● PROVIDED RECORDS:
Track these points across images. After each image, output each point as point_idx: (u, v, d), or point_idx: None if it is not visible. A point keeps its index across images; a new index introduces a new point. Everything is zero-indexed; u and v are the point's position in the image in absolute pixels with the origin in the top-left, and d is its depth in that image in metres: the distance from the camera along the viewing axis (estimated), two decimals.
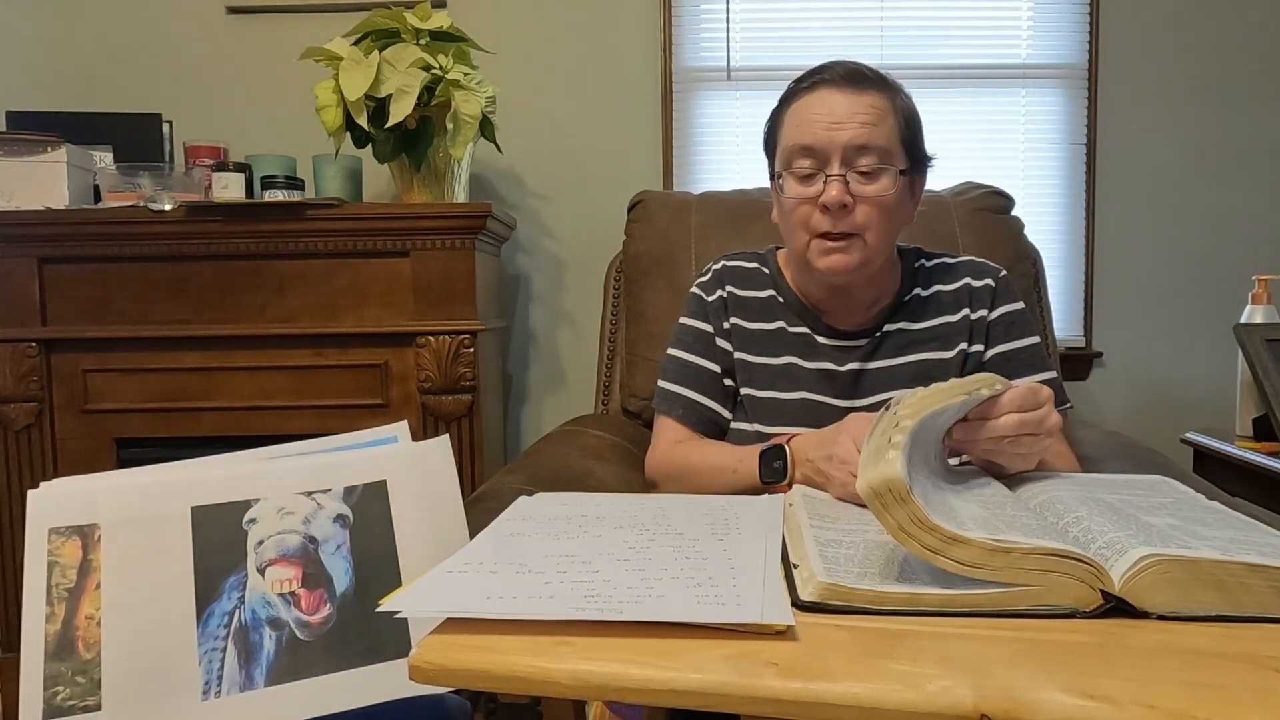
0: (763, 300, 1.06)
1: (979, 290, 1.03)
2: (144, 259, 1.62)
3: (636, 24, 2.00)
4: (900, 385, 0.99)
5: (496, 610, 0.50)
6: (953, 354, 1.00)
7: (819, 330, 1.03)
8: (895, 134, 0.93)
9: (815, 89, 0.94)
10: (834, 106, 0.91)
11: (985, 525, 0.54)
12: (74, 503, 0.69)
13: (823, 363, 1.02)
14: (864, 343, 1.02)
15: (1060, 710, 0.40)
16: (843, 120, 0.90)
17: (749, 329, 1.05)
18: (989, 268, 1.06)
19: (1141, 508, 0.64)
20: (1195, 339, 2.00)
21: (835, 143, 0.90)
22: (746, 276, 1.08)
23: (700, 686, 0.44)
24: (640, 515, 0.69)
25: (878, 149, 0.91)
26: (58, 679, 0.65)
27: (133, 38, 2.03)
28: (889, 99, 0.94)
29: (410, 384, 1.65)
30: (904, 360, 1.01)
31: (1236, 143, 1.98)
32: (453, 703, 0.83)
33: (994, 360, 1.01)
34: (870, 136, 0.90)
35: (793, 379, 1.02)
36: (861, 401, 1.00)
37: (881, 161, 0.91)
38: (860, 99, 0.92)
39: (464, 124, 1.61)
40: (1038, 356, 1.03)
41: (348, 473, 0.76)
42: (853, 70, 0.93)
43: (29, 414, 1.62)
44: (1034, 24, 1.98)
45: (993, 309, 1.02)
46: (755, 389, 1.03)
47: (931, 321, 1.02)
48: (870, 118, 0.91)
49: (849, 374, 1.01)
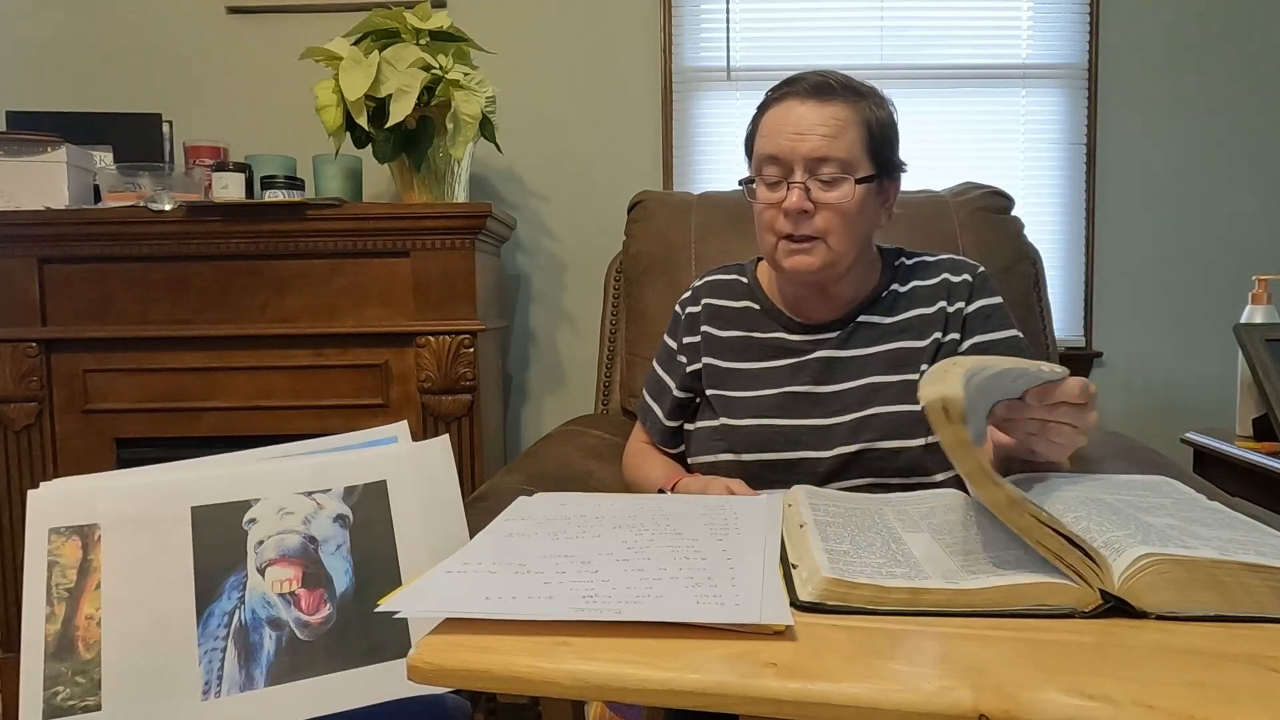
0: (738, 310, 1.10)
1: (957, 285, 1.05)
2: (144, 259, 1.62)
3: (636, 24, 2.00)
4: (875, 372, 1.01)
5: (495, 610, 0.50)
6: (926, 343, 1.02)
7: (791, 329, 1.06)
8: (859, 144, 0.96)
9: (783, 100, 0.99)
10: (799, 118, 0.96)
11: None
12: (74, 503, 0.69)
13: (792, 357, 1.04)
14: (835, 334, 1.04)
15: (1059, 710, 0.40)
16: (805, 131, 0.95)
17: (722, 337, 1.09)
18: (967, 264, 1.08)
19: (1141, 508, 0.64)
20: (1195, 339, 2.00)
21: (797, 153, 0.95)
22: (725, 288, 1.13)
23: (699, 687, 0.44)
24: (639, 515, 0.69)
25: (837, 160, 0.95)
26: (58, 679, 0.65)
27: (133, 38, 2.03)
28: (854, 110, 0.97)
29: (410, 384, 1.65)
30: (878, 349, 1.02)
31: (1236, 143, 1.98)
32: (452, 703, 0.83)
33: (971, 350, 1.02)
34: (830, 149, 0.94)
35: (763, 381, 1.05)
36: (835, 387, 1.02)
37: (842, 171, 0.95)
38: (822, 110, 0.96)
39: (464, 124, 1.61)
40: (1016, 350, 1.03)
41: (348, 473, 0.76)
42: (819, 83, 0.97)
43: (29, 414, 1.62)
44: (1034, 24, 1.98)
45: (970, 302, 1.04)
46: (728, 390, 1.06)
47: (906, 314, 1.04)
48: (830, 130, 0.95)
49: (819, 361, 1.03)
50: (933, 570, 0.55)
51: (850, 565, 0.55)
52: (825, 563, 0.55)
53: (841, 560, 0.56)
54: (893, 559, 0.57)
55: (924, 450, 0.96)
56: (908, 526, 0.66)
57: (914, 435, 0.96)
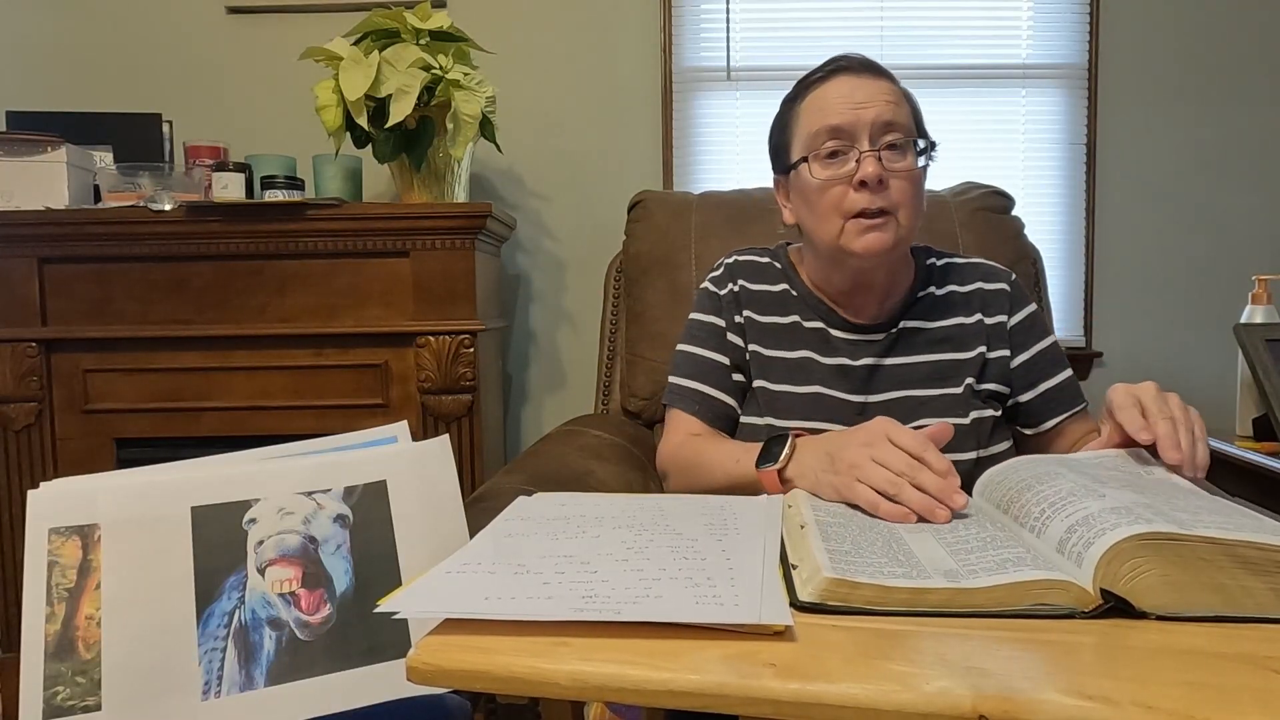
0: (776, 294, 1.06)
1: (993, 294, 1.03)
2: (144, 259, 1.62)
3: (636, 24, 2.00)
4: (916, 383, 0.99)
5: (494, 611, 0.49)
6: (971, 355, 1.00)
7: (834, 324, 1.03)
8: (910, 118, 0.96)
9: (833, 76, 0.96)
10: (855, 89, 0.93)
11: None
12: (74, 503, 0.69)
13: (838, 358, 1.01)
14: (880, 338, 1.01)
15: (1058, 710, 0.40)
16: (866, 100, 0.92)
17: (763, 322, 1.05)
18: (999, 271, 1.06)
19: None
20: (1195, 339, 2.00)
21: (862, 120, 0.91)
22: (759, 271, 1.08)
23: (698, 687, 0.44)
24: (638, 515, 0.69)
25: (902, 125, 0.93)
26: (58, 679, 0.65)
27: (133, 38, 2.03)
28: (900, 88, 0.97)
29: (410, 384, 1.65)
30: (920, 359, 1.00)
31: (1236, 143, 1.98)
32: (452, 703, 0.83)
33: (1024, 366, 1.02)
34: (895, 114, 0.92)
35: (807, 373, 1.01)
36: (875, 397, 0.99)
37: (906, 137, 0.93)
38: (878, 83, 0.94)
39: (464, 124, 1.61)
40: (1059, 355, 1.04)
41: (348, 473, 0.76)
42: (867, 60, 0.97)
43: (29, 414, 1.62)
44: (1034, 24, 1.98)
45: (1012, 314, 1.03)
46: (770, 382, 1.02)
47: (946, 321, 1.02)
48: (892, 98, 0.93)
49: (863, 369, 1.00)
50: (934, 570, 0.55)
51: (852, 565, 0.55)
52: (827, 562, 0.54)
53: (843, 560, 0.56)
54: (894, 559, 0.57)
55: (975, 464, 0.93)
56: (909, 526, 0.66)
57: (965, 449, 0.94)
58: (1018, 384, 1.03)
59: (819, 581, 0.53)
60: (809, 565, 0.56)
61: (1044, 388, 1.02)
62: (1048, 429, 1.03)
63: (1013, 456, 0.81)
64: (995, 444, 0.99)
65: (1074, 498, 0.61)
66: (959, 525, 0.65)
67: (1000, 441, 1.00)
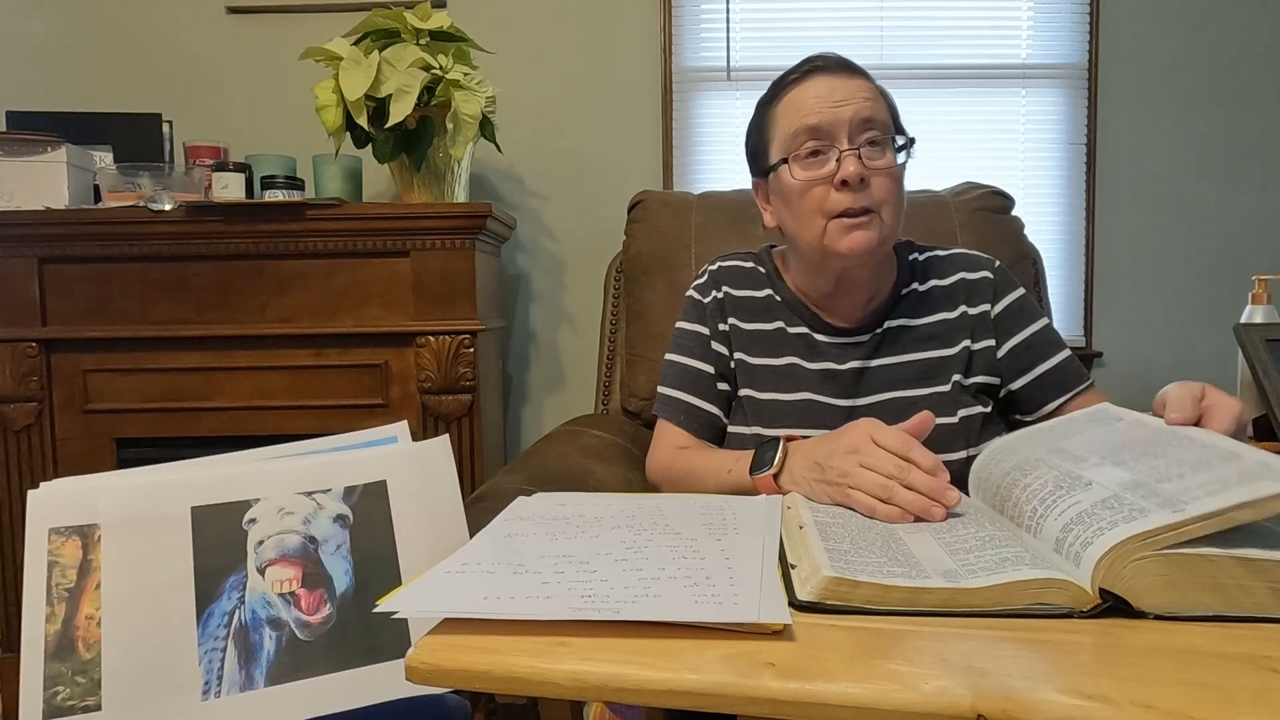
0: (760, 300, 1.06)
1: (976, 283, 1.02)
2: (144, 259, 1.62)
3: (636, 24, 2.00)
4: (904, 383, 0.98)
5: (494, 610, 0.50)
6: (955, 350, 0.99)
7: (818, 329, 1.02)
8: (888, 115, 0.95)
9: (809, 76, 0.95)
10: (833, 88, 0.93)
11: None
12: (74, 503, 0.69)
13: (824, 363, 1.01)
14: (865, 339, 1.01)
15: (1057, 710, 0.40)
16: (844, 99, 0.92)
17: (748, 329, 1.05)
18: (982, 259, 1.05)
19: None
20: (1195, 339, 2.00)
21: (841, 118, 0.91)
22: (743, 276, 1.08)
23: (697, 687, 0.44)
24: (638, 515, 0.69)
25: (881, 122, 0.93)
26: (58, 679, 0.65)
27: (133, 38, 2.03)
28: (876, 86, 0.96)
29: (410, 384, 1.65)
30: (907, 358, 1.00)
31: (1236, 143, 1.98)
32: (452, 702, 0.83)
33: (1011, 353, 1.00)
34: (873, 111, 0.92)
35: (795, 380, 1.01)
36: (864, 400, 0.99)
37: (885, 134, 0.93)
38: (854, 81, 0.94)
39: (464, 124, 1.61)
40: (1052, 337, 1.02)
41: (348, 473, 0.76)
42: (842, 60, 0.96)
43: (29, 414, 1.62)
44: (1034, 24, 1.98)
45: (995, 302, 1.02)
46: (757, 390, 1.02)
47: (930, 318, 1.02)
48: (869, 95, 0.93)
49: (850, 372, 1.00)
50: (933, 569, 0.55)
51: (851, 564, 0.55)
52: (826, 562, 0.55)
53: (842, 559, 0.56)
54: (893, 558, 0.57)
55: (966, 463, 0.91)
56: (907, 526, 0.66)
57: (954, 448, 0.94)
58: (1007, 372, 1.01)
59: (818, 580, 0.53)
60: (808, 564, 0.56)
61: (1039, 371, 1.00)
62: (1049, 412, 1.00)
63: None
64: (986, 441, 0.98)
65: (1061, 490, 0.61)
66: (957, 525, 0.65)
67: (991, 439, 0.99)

* * *

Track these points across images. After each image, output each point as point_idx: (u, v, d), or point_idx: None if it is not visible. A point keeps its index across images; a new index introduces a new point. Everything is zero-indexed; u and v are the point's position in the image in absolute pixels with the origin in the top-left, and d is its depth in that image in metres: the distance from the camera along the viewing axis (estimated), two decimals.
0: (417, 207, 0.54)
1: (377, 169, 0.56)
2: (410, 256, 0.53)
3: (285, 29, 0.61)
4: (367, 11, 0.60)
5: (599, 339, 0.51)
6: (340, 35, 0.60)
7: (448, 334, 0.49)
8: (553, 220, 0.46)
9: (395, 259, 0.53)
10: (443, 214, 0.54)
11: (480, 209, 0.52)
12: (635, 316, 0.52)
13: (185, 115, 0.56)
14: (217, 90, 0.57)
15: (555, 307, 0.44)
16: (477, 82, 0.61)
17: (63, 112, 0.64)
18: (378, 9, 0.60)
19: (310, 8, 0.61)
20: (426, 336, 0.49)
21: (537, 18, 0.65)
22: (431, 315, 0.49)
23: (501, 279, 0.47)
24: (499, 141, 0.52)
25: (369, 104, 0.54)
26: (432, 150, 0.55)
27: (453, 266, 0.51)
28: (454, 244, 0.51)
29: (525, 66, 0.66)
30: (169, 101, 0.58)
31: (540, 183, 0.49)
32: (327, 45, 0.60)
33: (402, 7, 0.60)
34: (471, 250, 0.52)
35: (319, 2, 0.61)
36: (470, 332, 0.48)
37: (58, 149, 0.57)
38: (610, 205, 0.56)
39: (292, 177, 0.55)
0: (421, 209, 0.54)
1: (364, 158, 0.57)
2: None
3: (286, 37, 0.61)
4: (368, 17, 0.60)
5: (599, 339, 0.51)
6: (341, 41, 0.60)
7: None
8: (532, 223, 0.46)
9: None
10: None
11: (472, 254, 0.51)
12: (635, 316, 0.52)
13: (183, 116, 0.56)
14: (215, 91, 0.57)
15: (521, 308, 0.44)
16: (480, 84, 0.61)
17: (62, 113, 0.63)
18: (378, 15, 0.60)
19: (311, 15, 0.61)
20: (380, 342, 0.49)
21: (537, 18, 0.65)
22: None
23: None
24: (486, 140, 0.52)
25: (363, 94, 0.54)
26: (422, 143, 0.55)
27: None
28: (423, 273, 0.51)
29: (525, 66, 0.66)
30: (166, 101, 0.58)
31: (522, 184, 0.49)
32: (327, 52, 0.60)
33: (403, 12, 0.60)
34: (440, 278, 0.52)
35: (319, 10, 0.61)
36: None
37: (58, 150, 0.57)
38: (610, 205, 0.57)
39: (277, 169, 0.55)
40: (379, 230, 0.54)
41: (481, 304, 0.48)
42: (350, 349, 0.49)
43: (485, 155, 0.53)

● HOW TO COMPLETE THIS TASK: Would you quote everything above from the line containing "6: (340, 35, 0.60)" down to the line containing "20: (426, 336, 0.49)"? Include both of those lines and nothing else.

● REPLY TO THE TASK:
6: (340, 35, 0.60)
7: (448, 334, 0.49)
8: (553, 220, 0.46)
9: (395, 259, 0.53)
10: (443, 214, 0.54)
11: (480, 209, 0.52)
12: (635, 316, 0.52)
13: (185, 115, 0.56)
14: (217, 90, 0.57)
15: (555, 307, 0.44)
16: (477, 82, 0.61)
17: (63, 112, 0.64)
18: (378, 9, 0.60)
19: (310, 8, 0.61)
20: (426, 336, 0.49)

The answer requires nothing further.